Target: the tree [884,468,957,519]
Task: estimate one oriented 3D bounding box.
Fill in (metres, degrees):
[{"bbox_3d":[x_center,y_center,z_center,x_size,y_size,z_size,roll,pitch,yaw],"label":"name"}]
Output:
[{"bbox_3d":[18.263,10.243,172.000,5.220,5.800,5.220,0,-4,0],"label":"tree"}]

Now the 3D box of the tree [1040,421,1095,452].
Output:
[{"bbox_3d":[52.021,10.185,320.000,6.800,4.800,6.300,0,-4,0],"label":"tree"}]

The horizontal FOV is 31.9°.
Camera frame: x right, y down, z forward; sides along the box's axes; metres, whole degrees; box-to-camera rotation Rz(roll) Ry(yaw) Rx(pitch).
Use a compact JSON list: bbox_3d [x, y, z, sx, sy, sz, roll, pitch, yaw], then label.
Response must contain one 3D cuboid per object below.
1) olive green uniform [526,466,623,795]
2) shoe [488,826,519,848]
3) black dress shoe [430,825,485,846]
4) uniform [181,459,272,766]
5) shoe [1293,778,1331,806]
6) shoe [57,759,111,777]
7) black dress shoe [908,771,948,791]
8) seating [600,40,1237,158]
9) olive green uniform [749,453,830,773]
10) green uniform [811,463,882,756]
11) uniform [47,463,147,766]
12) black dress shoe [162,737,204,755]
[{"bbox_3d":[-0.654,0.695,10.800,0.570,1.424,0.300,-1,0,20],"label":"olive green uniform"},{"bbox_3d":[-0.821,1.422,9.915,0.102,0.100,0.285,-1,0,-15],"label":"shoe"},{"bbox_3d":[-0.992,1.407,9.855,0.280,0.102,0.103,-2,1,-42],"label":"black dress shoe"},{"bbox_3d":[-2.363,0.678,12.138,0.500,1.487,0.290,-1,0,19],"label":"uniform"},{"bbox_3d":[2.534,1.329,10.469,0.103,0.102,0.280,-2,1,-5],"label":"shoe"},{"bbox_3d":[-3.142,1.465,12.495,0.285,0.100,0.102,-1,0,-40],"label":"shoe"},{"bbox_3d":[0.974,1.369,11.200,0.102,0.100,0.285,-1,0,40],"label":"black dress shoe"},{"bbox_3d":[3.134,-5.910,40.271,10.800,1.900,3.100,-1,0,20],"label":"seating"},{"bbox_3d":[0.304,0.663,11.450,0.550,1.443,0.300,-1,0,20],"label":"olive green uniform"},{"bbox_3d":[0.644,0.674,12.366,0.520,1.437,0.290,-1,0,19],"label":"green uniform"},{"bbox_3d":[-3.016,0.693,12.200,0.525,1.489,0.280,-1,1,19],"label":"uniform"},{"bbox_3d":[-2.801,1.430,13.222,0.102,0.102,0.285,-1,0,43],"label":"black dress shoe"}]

+ + +

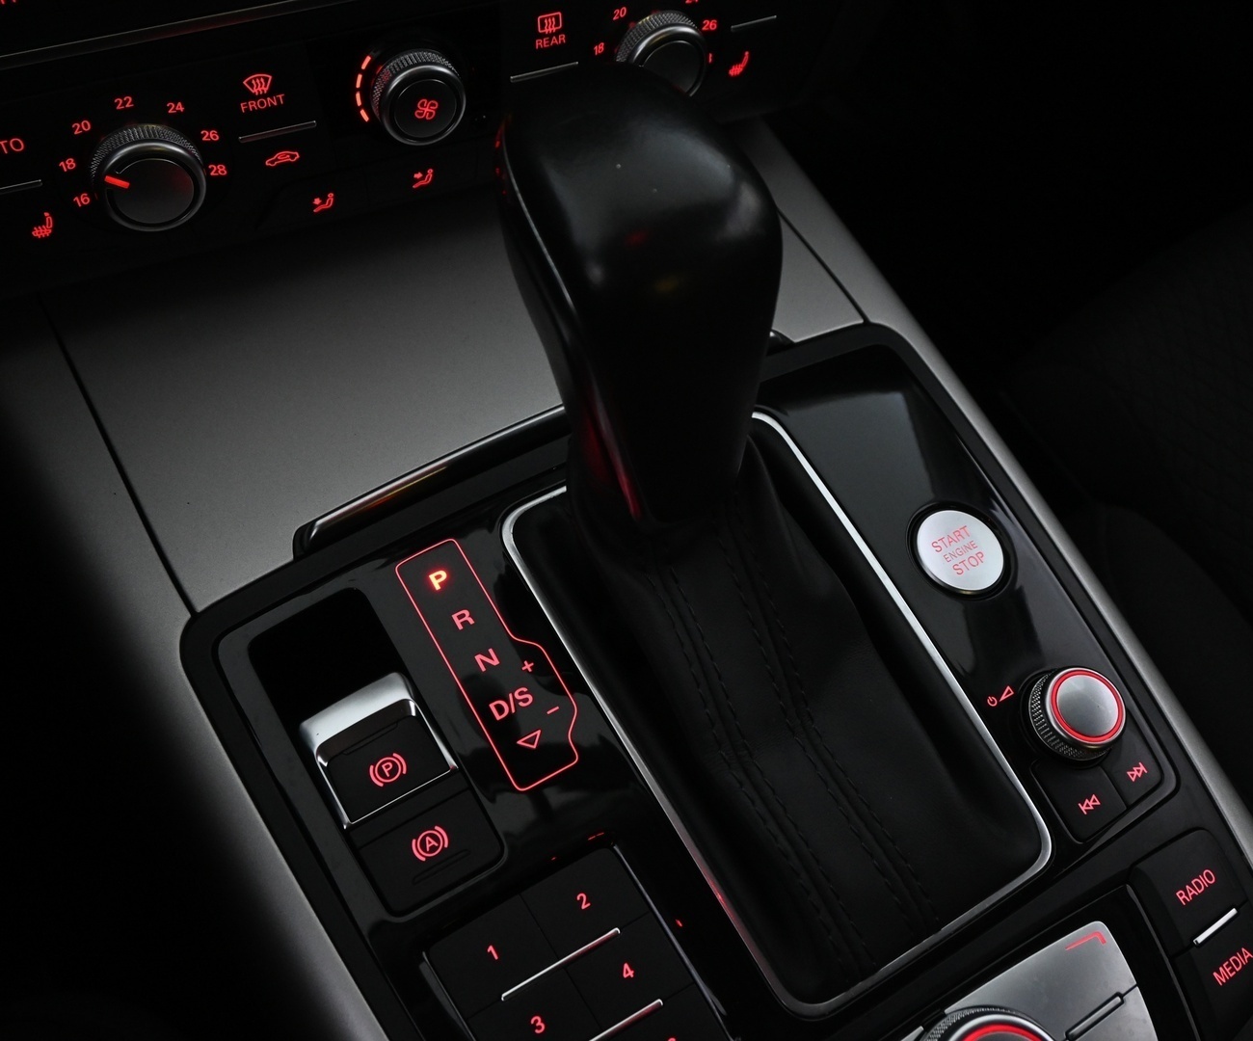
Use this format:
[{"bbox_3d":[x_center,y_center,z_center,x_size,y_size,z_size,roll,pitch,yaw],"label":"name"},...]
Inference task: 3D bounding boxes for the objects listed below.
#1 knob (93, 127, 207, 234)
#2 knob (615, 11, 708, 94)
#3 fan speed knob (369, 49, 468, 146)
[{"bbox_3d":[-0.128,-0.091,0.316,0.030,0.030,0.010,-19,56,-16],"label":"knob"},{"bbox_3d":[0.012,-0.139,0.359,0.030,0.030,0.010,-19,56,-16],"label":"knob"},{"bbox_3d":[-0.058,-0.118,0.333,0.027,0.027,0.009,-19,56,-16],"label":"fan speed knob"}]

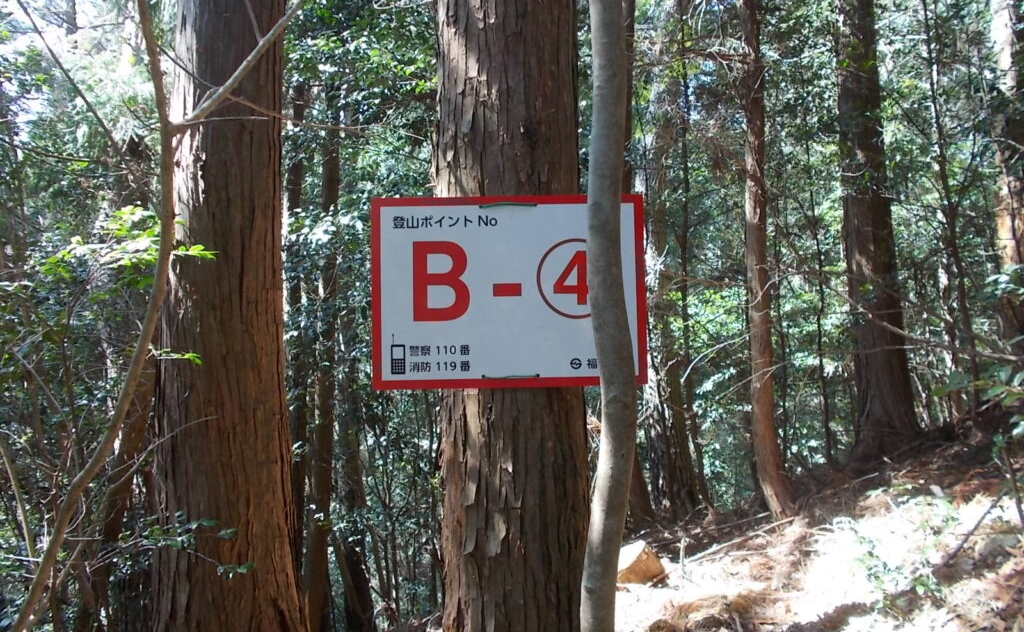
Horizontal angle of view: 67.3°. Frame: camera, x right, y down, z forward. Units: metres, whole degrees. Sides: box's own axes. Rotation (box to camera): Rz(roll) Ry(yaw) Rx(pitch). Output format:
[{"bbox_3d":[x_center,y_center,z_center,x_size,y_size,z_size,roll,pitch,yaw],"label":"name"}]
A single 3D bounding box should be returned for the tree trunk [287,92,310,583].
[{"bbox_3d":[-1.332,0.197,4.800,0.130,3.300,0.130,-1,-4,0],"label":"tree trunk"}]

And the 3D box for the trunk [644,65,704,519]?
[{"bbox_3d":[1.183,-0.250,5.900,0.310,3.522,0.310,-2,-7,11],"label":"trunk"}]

+ + +

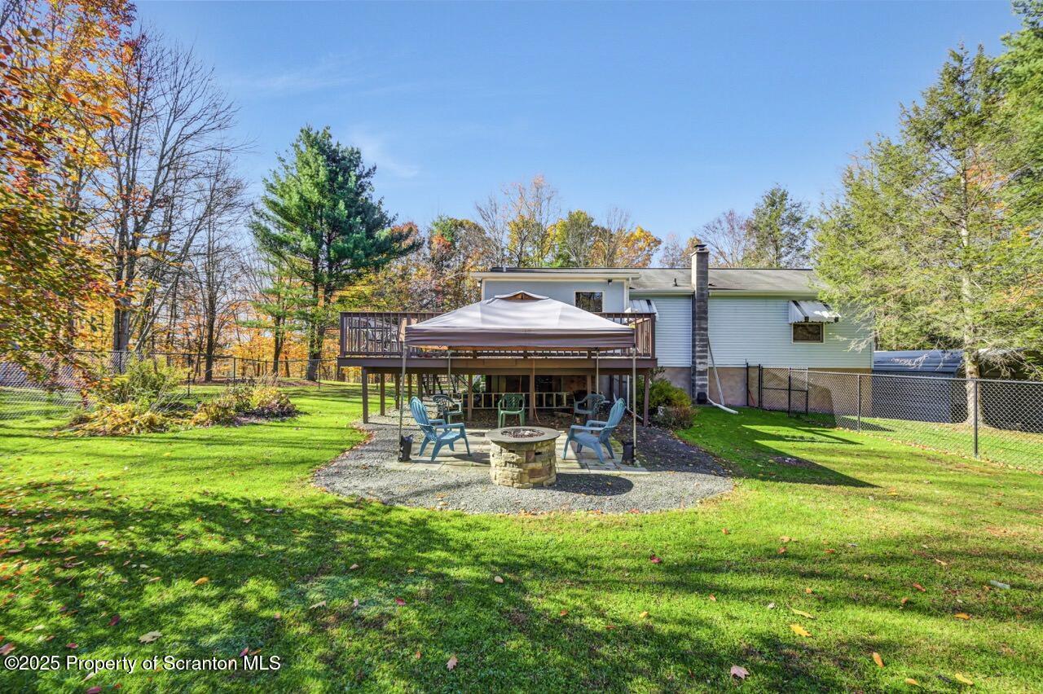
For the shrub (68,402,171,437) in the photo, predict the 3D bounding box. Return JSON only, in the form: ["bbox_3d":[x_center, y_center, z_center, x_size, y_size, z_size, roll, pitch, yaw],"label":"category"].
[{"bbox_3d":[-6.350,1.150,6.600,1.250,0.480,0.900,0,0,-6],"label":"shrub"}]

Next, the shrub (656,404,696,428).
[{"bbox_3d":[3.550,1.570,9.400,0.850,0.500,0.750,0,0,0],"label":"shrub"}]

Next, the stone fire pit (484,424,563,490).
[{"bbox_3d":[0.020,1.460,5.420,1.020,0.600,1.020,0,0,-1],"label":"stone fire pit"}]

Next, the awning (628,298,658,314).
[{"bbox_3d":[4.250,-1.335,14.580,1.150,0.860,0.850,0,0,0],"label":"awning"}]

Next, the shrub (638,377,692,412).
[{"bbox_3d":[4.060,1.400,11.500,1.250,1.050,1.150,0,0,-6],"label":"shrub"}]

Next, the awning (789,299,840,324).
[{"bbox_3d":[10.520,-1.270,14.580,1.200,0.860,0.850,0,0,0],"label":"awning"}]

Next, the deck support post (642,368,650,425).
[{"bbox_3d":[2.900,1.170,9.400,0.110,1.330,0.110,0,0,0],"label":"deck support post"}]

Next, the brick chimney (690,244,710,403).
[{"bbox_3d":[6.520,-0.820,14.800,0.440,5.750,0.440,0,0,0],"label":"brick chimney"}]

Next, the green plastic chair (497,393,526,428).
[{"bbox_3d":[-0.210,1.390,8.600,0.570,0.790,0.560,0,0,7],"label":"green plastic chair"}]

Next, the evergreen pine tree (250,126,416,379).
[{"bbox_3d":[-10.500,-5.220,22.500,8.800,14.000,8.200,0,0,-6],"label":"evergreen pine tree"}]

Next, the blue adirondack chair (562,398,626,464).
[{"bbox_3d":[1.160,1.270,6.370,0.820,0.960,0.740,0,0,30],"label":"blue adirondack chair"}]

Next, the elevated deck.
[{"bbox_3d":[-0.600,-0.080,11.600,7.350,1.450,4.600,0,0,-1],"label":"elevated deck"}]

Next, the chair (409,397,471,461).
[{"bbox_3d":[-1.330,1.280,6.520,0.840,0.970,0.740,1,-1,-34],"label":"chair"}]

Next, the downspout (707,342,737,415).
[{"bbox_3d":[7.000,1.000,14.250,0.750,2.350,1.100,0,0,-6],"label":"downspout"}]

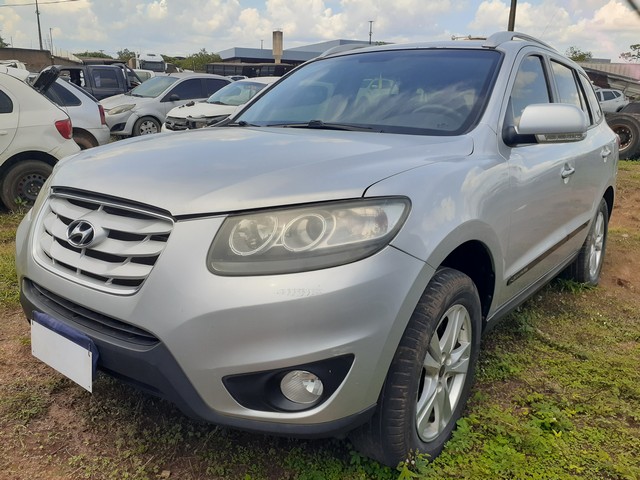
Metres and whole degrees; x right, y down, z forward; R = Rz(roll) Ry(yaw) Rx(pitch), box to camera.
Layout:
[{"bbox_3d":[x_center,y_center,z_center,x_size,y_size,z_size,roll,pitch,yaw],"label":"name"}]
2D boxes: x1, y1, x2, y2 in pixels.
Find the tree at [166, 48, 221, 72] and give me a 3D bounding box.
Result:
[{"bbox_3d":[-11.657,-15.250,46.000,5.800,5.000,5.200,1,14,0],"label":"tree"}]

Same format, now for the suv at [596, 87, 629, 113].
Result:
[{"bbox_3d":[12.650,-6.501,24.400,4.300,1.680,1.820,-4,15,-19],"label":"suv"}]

+ + +

- [Problem requirements]
The range runs from the line above containing "Use a compact" to the line containing "9) olive green uniform [749,453,830,773]", inclusive. Restate those lines word for word and no others.

- [Your response]
Use a compact JSON list: bbox_3d [x, y, z, sx, sy, sz, roll, pitch, yaw], then label.
Response must contain one 3D cuboid per object below.
1) olive green uniform [526,466,623,795]
2) shoe [488,826,519,848]
3) black dress shoe [430,825,485,846]
4) uniform [181,459,272,766]
5) shoe [1293,778,1331,806]
6) shoe [57,759,111,777]
7) black dress shoe [908,771,948,791]
8) seating [600,40,1237,158]
9) olive green uniform [749,453,830,773]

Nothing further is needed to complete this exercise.